You need at least three nights, ideally five
Both towns are weather-dependent and aurora-activity-dependent. Three nights gives you something around a 70% chance in Tromsø and a 90% chance in Abisko. Five nights and you’re at 90+% in Tromsø and effectively certain in Abisko. Two nights anywhere is a coin flip. One night is a lottery ticket. If your schedule is two nights and you can’t extend it, consider that you might be paying a lot to come away with nothing, and possibly skip the trip until you have more time. The lights will still be there next year.
Solar cycle matters at the margins
The 11-year solar maximum runs roughly 2024-2026, which means activity is well above the long-term average right now. By 2027-2028 the cycle will be on the way down and quieter nights will become more common. Now is genuinely a better time to come than it will be in 2030. Don’t take that as urgency; take it as one more vote for booking sooner.
Cost compared, fairly

For four nights aurora-focused, with one tour each in Tromsø vs. four self-organised lake walks in Abisko:
| Tromsø, 4 nights | Abisko, 4 nights | |
|---|---|---|
| Flights from London | ~£280 return direct | ~£220 return via Stockholm + £80 Stockholm-Kiruna |
| Hotel (mid-range, 4 nights) | ~NOK 9,500 (~€820) | ~SEK 8,400 (~€725) |
| Aurora tour(s) | 2 hunt tours: ~NOK 3,400 (~€295) | 1 photo tour, 3 self-walk: ~SEK 800 (~€70) |
| Daytime activity (1 day) | Whale or dog tour: ~NOK 1,800 (~€155) | Snowshoe + chairlift: ~SEK 1,400 (~€120) |
| Food, 4 days, mid-range | ~NOK 4,800 (~€415) | ~SEK 3,200 (~€275, mostly STF buffet) |
| Local transport | ~NOK 600 (~€50) | ~SEK 500 (~€43) |
| Per person, ex flights | ~€1,735 | ~€1,235 |
Abisko is cheaper because you don’t need the tours.

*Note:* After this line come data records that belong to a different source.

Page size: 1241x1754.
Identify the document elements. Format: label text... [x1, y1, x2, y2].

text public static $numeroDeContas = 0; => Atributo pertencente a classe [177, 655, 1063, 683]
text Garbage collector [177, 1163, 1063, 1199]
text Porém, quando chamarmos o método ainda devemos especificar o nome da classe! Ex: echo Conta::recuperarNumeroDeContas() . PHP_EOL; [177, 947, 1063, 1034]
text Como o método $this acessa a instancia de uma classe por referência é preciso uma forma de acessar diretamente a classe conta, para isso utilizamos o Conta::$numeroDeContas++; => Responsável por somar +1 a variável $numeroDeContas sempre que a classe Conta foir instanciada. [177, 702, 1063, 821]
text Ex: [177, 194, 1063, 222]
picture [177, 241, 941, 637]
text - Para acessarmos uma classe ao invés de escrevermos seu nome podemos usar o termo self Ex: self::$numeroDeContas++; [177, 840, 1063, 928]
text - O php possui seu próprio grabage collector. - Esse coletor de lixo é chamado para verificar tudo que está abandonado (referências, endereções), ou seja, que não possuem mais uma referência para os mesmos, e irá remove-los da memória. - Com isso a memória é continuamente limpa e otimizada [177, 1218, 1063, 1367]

That cost differential roughly funds an extra two nights, which is the real argument for it. If you have the same budget, you get more aurora exposure in Abisko.
Comparing to the alternatives

If neither town fits, the obvious cousins are Finnish Lapland (Levi, Saariselkä, Ylläs, Kakslauttanen) for glass igloos and a slightly more developed family-resort feel; we have a dedicated breakdown in the Finnish Lapland northern lights guide. Iceland is the wildest of the four for landscapes but the most weather-cursed for actually seeing aurora; see our Iceland aurora guide for the realistic odds. Lofoten in Norway has insane scenery and decent dark skies but is a four-hour drive from any airport and feels remote in a different way to Abisko. Alta is Tromsø’s quieter sibling, two hours by air to the east, and has the original ice hotel, but the experience is essentially “Tromsø with fewer restaurants and the same cloud”.

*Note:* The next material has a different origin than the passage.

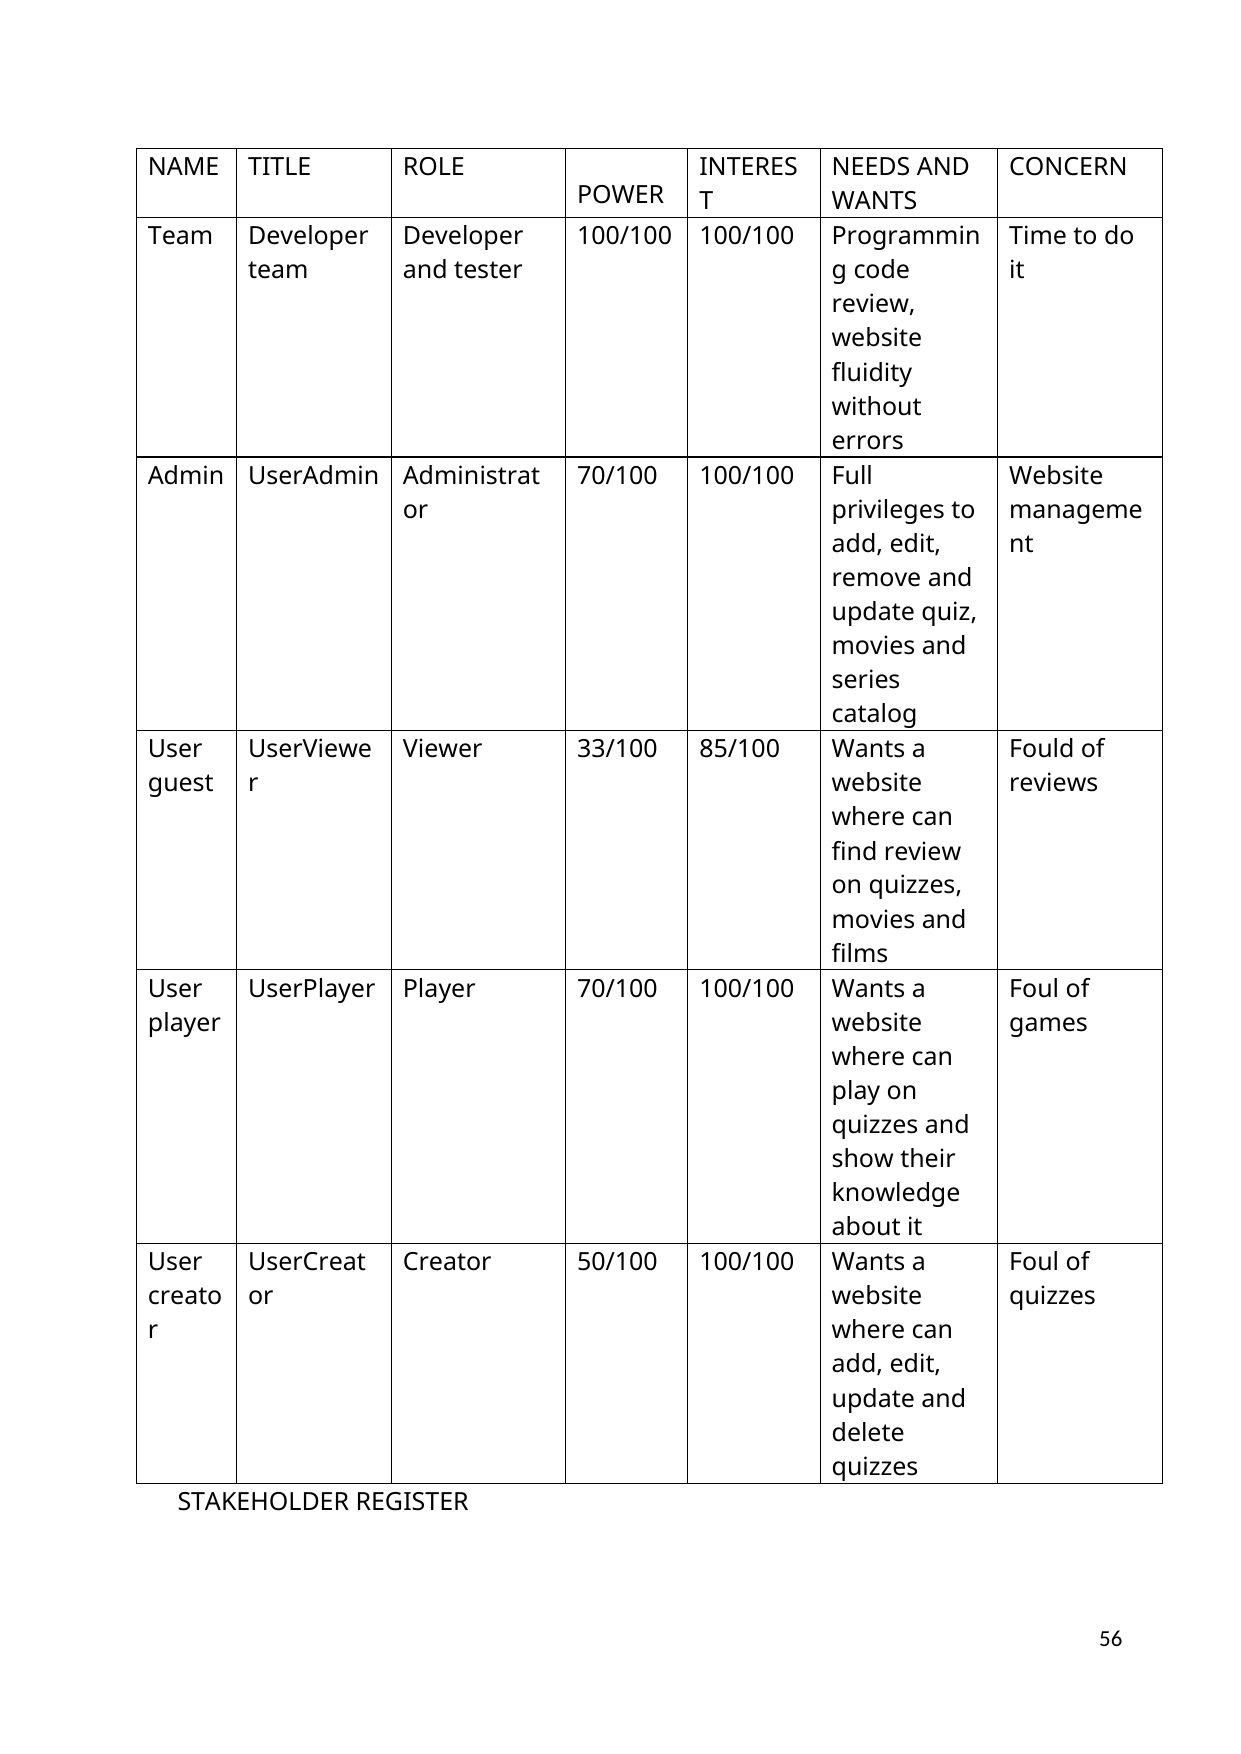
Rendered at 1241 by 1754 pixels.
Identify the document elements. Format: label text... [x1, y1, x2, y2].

So which one should you actually book

Run through this. It’s faster than another listicle.
- Three nights or more, lights are the priority, you can handle -20°C, you don’t need restaurants. Abisko.
- Three nights or more, you want a real Arctic city around the chase, whales sound great, you’d like a sushi option. Tromsø.
- One week, want both. Two nights Tromsø, four nights Abisko. Bus to Narvik, train to Abisko. Fly out of Kiruna.
- Travelling with non-aurora-obsessed partner or kids who’ll get bored. Tromsø. Or actually Finnish Lapland with the glass igloos.
- Photographer, want to come back with the shot. Abisko, with one Lights Over Lapland night, and pre-buy the Sky Station ticket for the strongest forecast night.
- Two nights total. Probably skip. Save it for next year.

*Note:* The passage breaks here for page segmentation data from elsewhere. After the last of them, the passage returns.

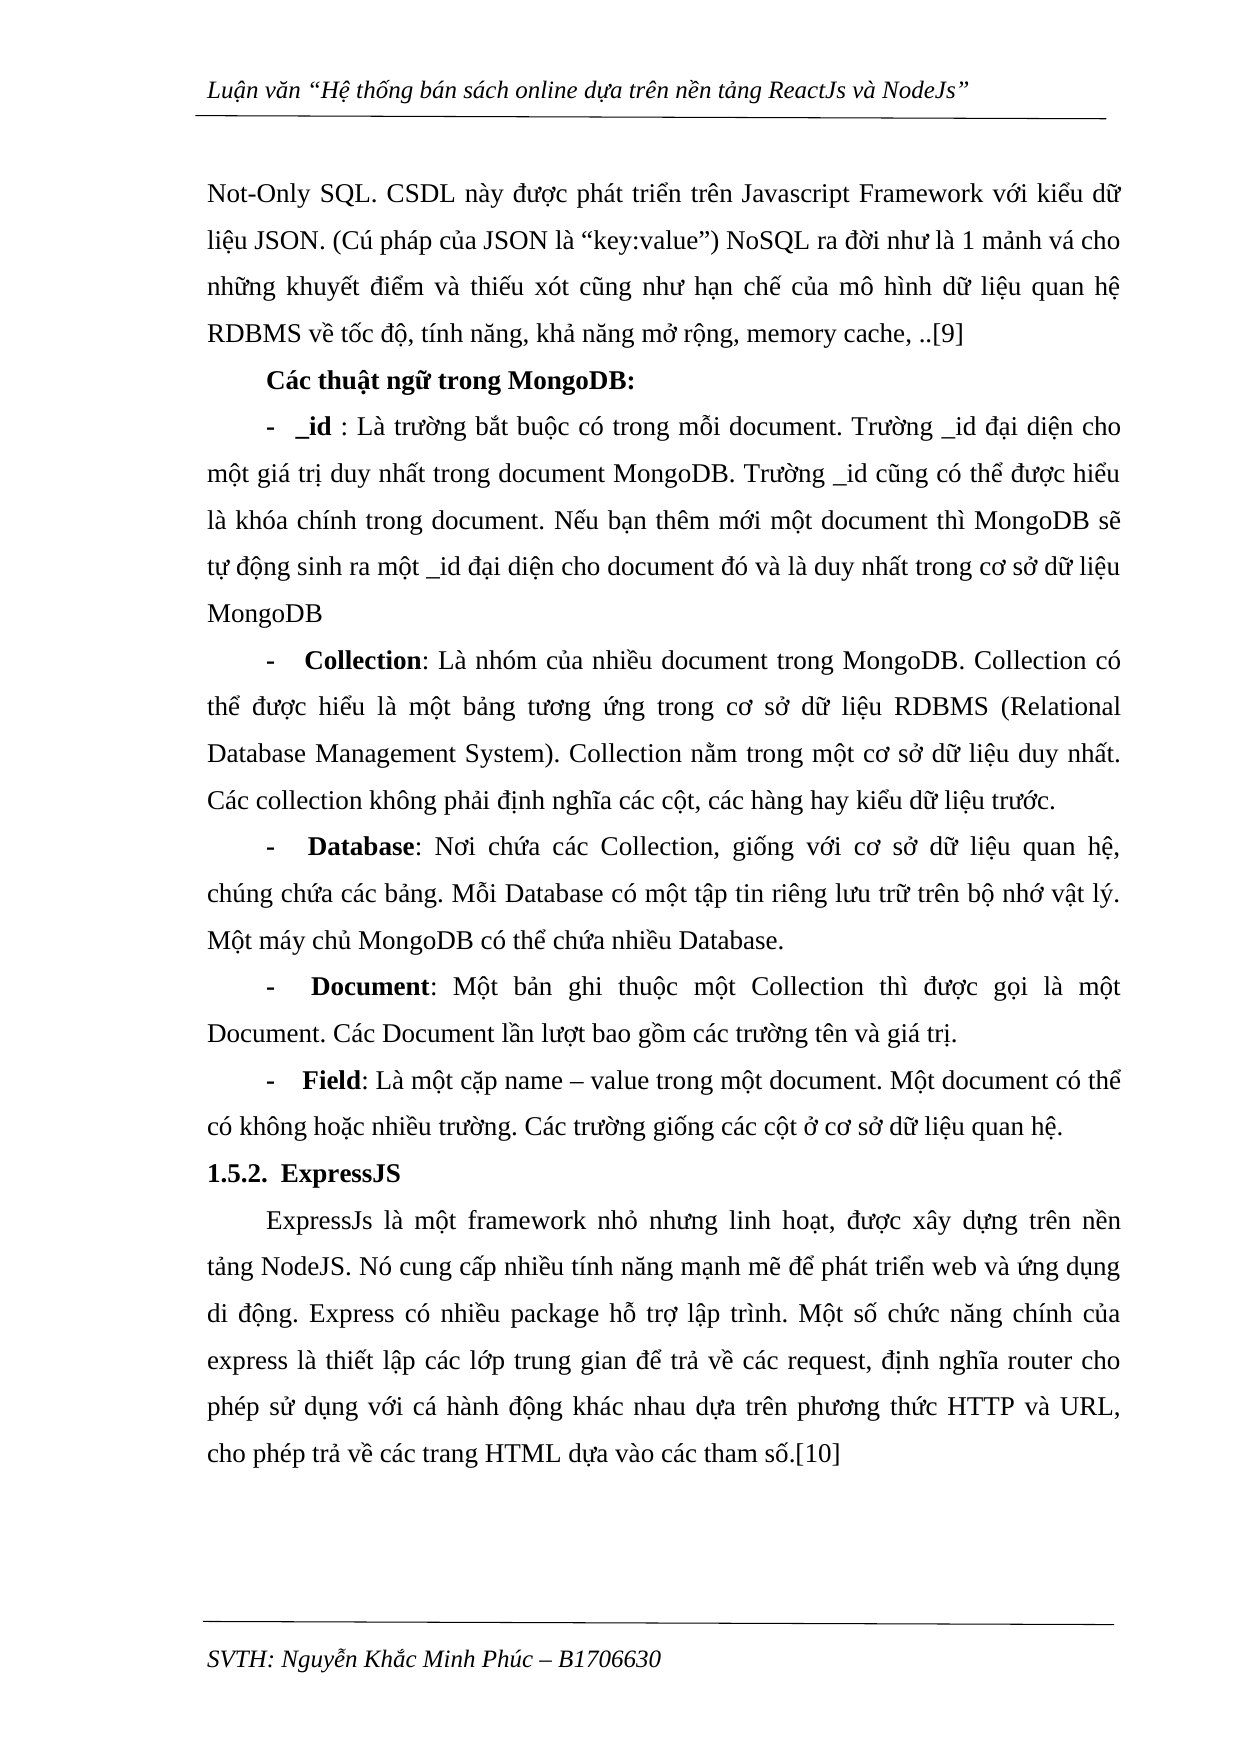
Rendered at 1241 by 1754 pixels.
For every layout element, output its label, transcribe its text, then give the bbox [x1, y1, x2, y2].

list Database: Nơi chứa các Collection, giống với cơ sở dữ liệu quan hệ, chúng chứa các bảng. Mỗi Database có một tập tin riêng lưu trữ trên bộ nhớ vật lý. Một máy chủ MongoDB có thể chứa nhiều Database. [207, 831, 1122, 955]
text ExpressJs là một framework nhỏ nhưng linh hoạt, được xây dựng trên nền tảng NodeJS. Nó cung cấp nhiều tính năng mạnh mẽ để phát triển web và ứng dụng di động. Express có nhiều package hỗ trợ lập trình. Một số chức năng chính của express là thiết lập các lớp trung gian để trả về các request, định nghĩa router cho phép sử dụng với cá hành động khác nhau dựa trên phương thức HTTP và URL, cho phép trả về các trang HTML dựa vào các tham số.[10] [207, 1204, 1122, 1468]
list Document: Một bản ghi thuộc một Collection thì được gọi là một Document. Các Document lần lượt bao gồm các trường tên và giá trị. [207, 971, 1122, 1048]
list Collection: Là nhóm của nhiều document trong MongoDB. Collection có thể được hiểu là một bảng tương ứng trong cơ sở dữ liệu RDBMS (Relational Database Management System). Collection nằm trong một cơ sở dữ liệu duy nhất. Các collection không phải định nghĩa các cột, các hàng hay kiểu dữ liệu trước. [207, 644, 1122, 815]
list ExpressJS [207, 1157, 1122, 1188]
list _id : Là trường bắt buộc có trong mỗi document. Trường _id đại diện cho một giá trị duy nhất trong document MongoDB. Trường _id cũng có thể được hiểu là khóa chính trong document. Nếu bạn thêm mới một document thì MongoDB sẽ tự động sinh ra một _id đại diện cho document đó và là duy nhất trong cơ sở dữ liệu MongoDB [207, 411, 1122, 628]
list Field: Là một cặp name – value trong một document. Một document có thể có không hoặc nhiều trường. Các trường giống các cột ở cơ sở dữ liệu quan hệ. [207, 1064, 1122, 1142]
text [207, 177, 1122, 348]
text Các thuật ngữ trong MongoDB: [207, 364, 1122, 395]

The lights have been on the same nightly cycle for three billion years. You can come back. The question this season is which fail mode you’d rather risk: a Tromsø trip where the city is delightful and the cloud beats you, or an Abisko trip where the sky is open and the village offers nothing beyond a sauna and a buffet. Pick the failure you can live with. The success on either side looks the same.